[Source data]
= = =
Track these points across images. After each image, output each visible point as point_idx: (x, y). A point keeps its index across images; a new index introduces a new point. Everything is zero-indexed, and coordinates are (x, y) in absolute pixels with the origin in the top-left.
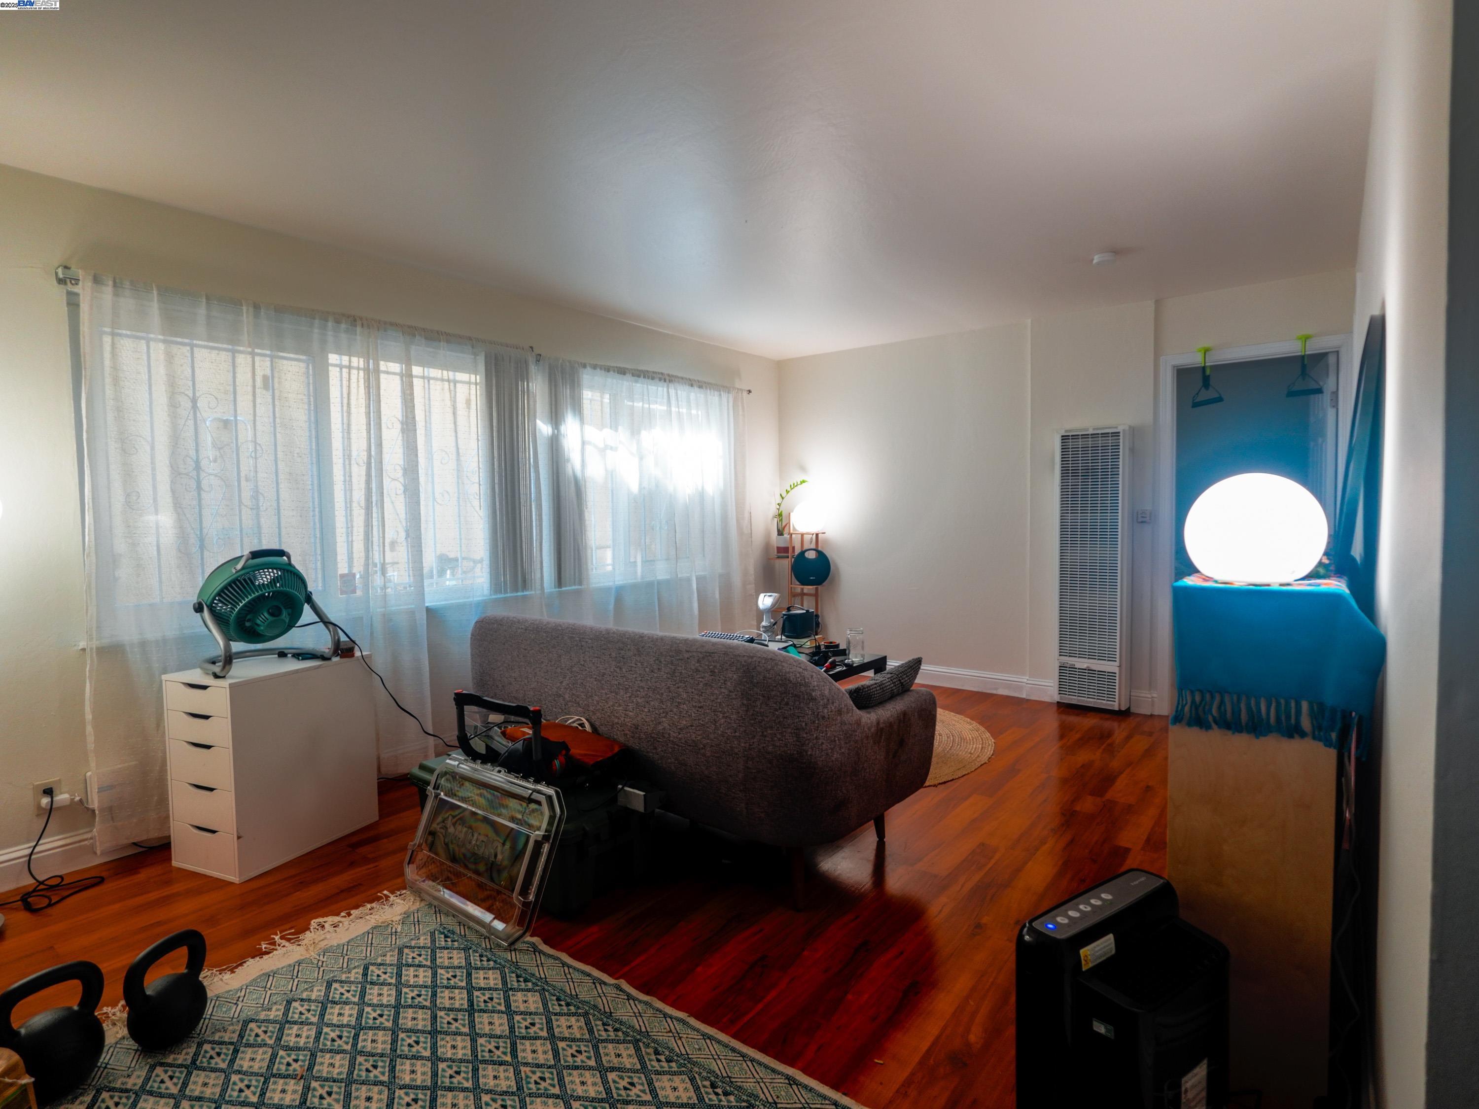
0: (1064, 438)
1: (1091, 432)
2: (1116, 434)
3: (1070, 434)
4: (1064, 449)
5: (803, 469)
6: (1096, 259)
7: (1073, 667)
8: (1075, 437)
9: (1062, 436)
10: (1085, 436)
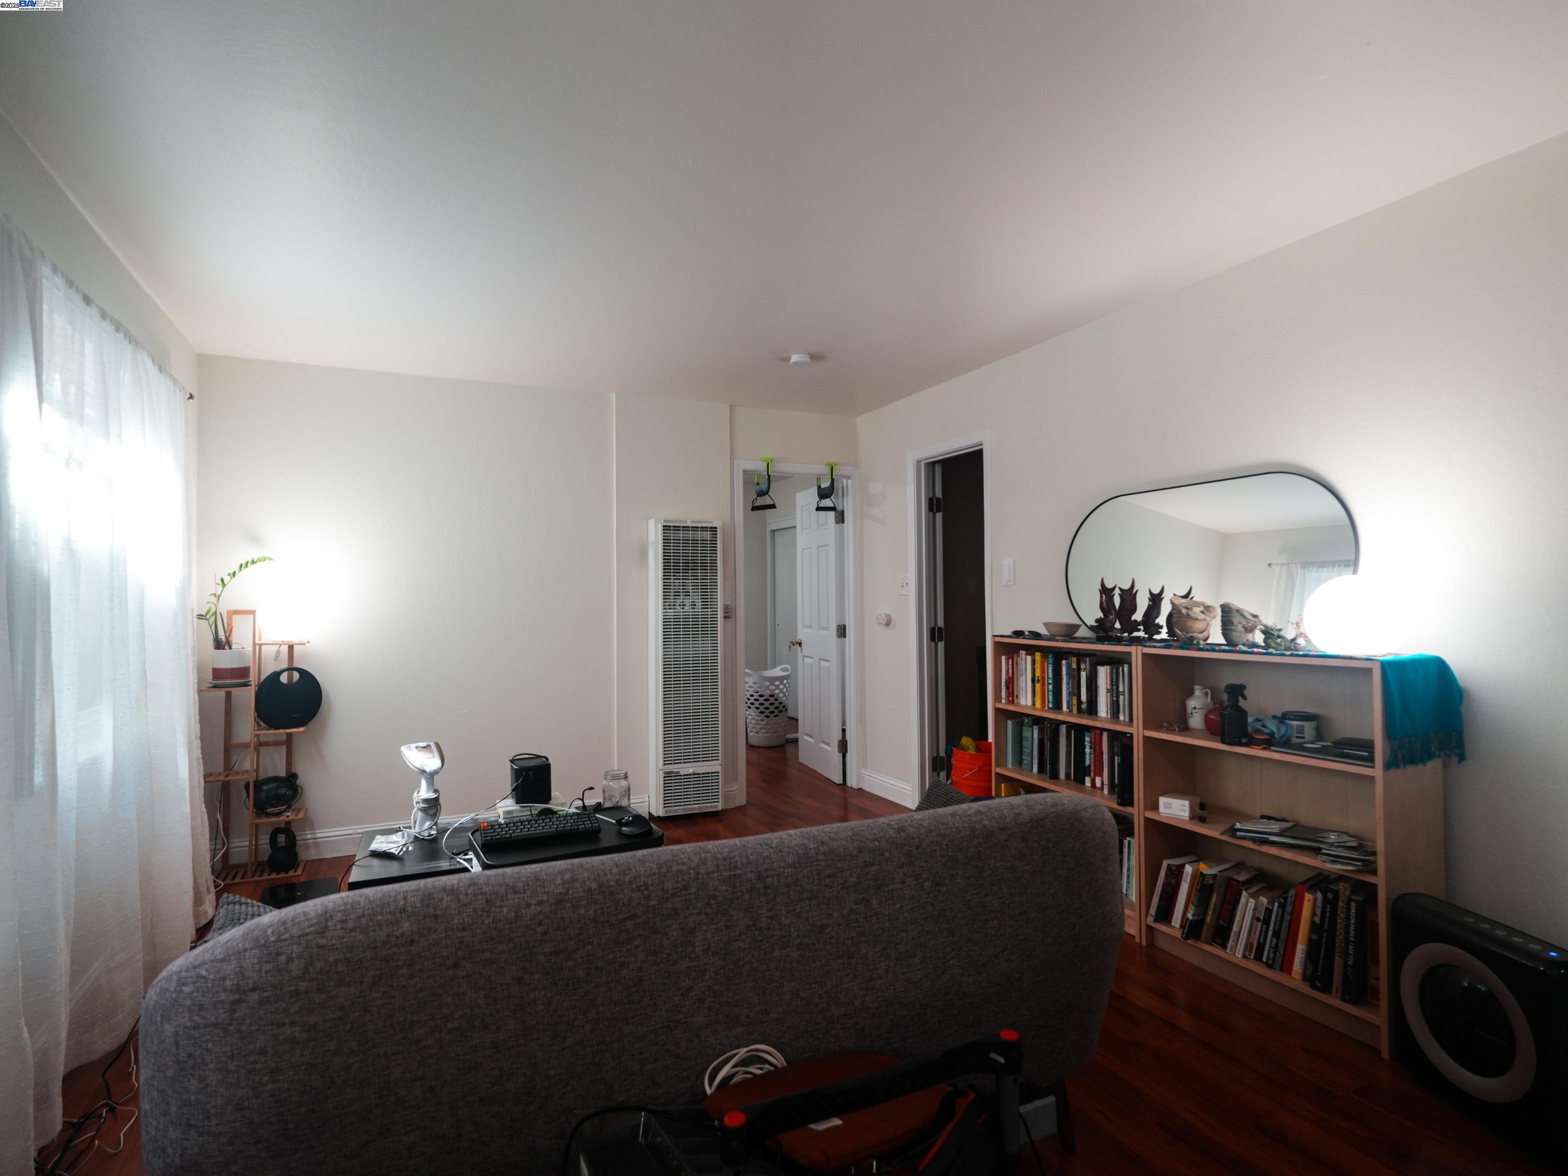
0: (666, 528)
1: (689, 524)
2: (714, 529)
3: (672, 524)
4: (666, 541)
5: (254, 538)
6: (795, 358)
7: (677, 774)
8: (677, 528)
9: (664, 526)
10: (686, 528)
= = =
◆ **EXERCISE BRIEF**:
Copy the items above line for line without changing anything, but leave the pictures out of your answer.

◆ **TASK SOLUTION**:
Track these points across images. After each image, output each visible point as point_idx: (x, y). A point keeps its index across images; a new index introduces a new point. Everything is zero-indexed, and coordinates are (x, y) in absolute pixels with the origin in the top-left.
0: (1064, 438)
1: (1091, 432)
2: (1116, 434)
3: (1070, 434)
4: (1064, 449)
5: (803, 469)
6: (1096, 259)
7: (1073, 667)
8: (1075, 437)
9: (1062, 436)
10: (1085, 436)
0: (666, 528)
1: (689, 524)
2: (714, 529)
3: (672, 524)
4: (666, 541)
5: (254, 538)
6: (795, 358)
7: (677, 774)
8: (677, 528)
9: (664, 526)
10: (686, 528)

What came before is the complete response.